The performance was short, dimly lit, fun, and powerfully atmospheric: you couldn't ask for a quirkier start to Scene Norway, a blast of Norwegian culture wrapped up in the London Jazz Festival. Electronica aside, this was music from the deep freeze of the distant past or some devastated future - a time when the tools of art are only those that nature gives us. Yet the sounds stayed cheeringly warm and humane. Musically, at least, we have nothing to fear from the Ice Age.

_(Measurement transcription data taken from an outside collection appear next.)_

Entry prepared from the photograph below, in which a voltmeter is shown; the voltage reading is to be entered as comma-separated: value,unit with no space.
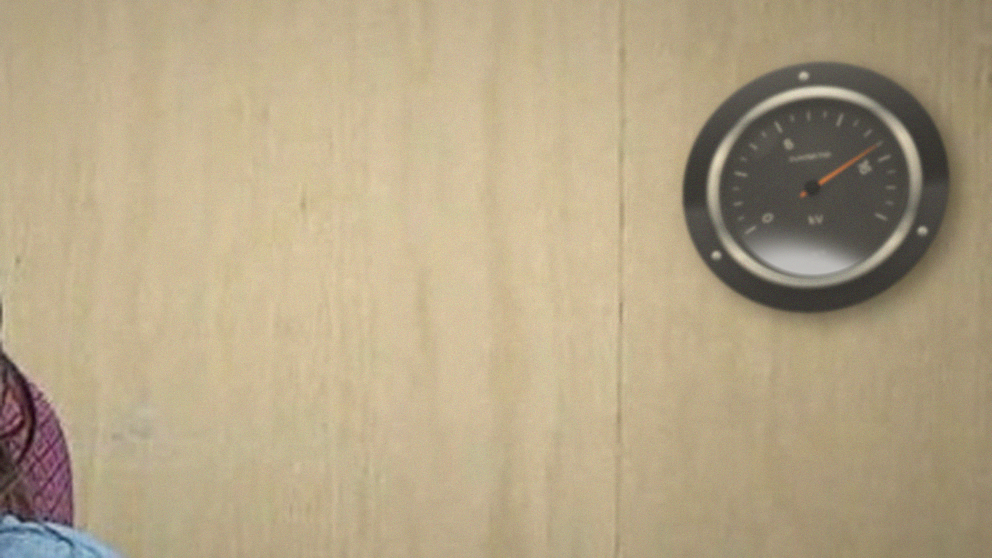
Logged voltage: 15,kV
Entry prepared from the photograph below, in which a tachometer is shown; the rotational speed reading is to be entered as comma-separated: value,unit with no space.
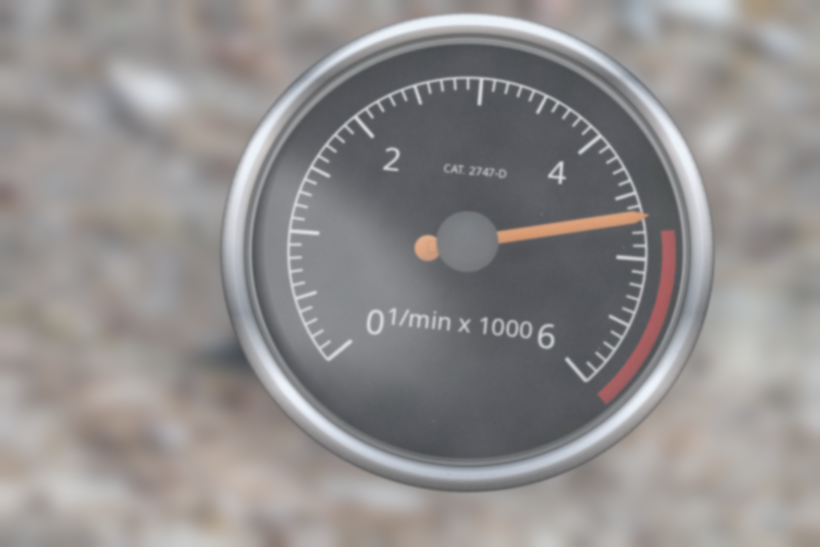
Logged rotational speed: 4700,rpm
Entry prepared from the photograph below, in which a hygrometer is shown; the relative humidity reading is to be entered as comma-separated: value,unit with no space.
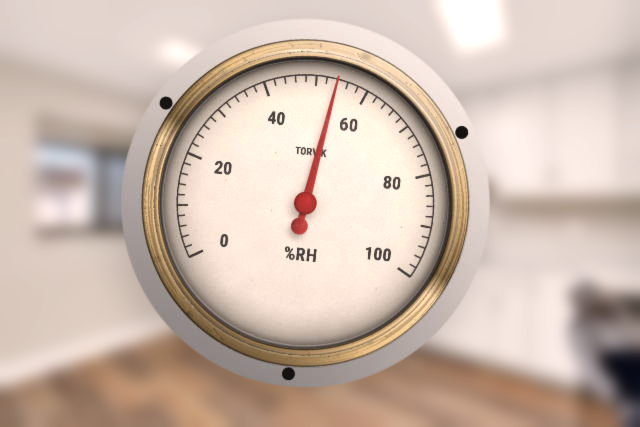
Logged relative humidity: 54,%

Nor is there any reason to shiver at Arve Henriksen's jazz trumpet, featured with members of the London Sinfonietta and sampling magician Jan Bang which followed. Ensemble members strutted their solo display pieces: a hilarious Hendrix riff from the bassoonist John Orford in Anna Meredith's Axeman, a high wire act from the violinist Charles Mutter (Andrew Toovey's Fast Net). But none could match Henriksen's individuality, whether in his improvisations or the more formal structures of Peter Tornqvist's Crossing Images and the innovative saxophonist Iain Ballamy's newly commissioned Gold Acre.
However, at 35 minutes Tornqvist's drifting musings ran aground some time before journey's end. Ballamy's 20-minute creation presented us with a more intriguing hurdle. How does the ear process a musical wild-goose chase, with the mellifluous, the spiky, the composed and improvised jostled together, gasping for air? Free jazz eruptions suddenly sprouted classical tendrils, to be cut short by the next mad chop of Ballamy's secateurs. If only he'd had an ice instrument to calm himself down.